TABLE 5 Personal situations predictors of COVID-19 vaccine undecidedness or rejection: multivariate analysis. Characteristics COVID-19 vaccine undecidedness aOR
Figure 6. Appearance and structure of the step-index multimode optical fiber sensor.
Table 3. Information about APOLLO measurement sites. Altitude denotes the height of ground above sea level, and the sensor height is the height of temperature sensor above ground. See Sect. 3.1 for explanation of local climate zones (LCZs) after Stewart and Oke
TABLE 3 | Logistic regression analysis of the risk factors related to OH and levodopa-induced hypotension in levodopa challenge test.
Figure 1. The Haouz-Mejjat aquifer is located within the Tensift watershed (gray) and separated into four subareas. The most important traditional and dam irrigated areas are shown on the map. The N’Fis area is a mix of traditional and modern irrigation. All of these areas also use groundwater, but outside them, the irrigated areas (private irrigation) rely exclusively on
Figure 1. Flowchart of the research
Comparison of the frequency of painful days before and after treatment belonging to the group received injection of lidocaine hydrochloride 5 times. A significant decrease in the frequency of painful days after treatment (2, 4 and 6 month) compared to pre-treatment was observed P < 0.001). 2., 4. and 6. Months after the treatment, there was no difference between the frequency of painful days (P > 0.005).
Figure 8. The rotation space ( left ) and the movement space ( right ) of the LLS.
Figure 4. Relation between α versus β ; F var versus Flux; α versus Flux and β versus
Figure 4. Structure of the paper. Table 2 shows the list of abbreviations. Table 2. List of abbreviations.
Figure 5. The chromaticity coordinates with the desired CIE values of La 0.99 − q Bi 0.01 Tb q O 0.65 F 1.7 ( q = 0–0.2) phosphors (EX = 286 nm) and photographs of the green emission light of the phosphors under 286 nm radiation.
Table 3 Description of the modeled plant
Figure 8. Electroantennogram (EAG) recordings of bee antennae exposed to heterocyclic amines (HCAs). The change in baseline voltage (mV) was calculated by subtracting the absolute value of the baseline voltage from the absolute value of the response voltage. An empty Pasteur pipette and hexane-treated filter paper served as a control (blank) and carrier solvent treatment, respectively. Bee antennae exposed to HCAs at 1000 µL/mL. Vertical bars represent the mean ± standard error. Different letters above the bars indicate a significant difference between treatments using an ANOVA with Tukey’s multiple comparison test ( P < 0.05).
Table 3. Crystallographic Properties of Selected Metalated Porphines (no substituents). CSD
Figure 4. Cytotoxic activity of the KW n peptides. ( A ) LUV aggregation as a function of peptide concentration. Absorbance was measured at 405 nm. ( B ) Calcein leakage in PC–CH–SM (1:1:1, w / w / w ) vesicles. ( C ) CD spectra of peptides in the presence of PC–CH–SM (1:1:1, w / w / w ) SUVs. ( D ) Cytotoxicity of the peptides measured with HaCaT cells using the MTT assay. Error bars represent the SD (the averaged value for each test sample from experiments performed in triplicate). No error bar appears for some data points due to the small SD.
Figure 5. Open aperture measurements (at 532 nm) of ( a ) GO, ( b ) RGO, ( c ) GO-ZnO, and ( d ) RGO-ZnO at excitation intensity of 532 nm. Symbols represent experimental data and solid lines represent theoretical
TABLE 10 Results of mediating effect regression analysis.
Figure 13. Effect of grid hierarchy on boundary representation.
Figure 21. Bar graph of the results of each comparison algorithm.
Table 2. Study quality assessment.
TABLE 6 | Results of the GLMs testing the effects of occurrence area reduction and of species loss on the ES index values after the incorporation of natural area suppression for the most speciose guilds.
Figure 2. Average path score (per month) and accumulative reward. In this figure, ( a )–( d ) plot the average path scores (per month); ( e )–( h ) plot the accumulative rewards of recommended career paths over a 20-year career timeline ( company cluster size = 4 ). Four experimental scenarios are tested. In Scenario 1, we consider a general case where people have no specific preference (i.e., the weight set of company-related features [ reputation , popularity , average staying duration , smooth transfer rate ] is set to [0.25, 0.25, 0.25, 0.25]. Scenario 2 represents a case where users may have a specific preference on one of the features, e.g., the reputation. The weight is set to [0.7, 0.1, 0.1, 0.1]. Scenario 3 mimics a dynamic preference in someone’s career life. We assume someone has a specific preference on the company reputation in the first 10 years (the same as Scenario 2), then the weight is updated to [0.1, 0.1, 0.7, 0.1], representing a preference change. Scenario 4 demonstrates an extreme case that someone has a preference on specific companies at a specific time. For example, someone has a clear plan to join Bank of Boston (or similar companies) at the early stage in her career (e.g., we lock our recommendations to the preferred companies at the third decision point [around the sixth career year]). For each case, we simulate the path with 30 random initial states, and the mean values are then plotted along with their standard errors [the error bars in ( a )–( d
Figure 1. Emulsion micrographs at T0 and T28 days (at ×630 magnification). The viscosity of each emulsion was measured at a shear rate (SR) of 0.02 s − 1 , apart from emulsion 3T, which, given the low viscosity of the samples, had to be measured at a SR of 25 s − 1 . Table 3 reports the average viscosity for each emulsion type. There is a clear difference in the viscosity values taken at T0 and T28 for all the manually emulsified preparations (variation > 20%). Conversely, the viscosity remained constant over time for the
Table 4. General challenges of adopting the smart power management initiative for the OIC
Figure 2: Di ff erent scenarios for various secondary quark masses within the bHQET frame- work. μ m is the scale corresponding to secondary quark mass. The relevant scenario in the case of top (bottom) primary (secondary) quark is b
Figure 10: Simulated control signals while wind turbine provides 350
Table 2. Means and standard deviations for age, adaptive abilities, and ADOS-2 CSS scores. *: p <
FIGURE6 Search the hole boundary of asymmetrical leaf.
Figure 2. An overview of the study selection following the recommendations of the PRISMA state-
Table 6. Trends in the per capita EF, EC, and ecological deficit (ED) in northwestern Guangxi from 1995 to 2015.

■ **Problem requirements**: Copy the lines of the data above exactly as written, beginning with the line containing "Figure 2. Average" and ending with the line containing "Table 4. General", and leave out all other lines.

■ **Finished task**:
Figure 2. Average path score (per month) and accumulative reward. In this figure, ( a )–( d ) plot the average path scores (per month); ( e )–( h ) plot the accumulative rewards of recommended career paths over a 20-year career timeline ( company cluster size = 4 ). Four experimental scenarios are tested. In Scenario 1, we consider a general case where people have no specific preference (i.e., the weight set of company-related features [ reputation , popularity , average staying duration , smooth transfer rate ] is set to [0.25, 0.25, 0.25, 0.25]. Scenario 2 represents a case where users may have a specific preference on one of the features, e.g., the reputation. The weight is set to [0.7, 0.1, 0.1, 0.1]. Scenario 3 mimics a dynamic preference in someone’s career life. We assume someone has a specific preference on the company reputation in the first 10 years (the same as Scenario 2), then the weight is updated to [0.1, 0.1, 0.7, 0.1], representing a preference change. Scenario 4 demonstrates an extreme case that someone has a preference on specific companies at a specific time. For example, someone has a clear plan to join Bank of Boston (or similar companies) at the early stage in her career (e.g., we lock our recommendations to the preferred companies at the third decision point [around the sixth career year]). For each case, we simulate the path with 30 random initial states, and the mean values are then plotted along with their standard errors [the error bars in ( a )–( d
Figure 1. Emulsion micrographs at T0 and T28 days (at ×630 magnification). The viscosity of each emulsion was measured at a shear rate (SR) of 0.02 s − 1 , apart from emulsion 3T, which, given the low viscosity of the samples, had to be measured at a SR of 25 s − 1 . Table 3 reports the average viscosity for each emulsion type. There is a clear difference in the viscosity values taken at T0 and T28 for all the manually emulsified preparations (variation > 20%). Conversely, the viscosity remained constant over time for the
Table 4. General challenges of adopting the smart power management initiative for the OIC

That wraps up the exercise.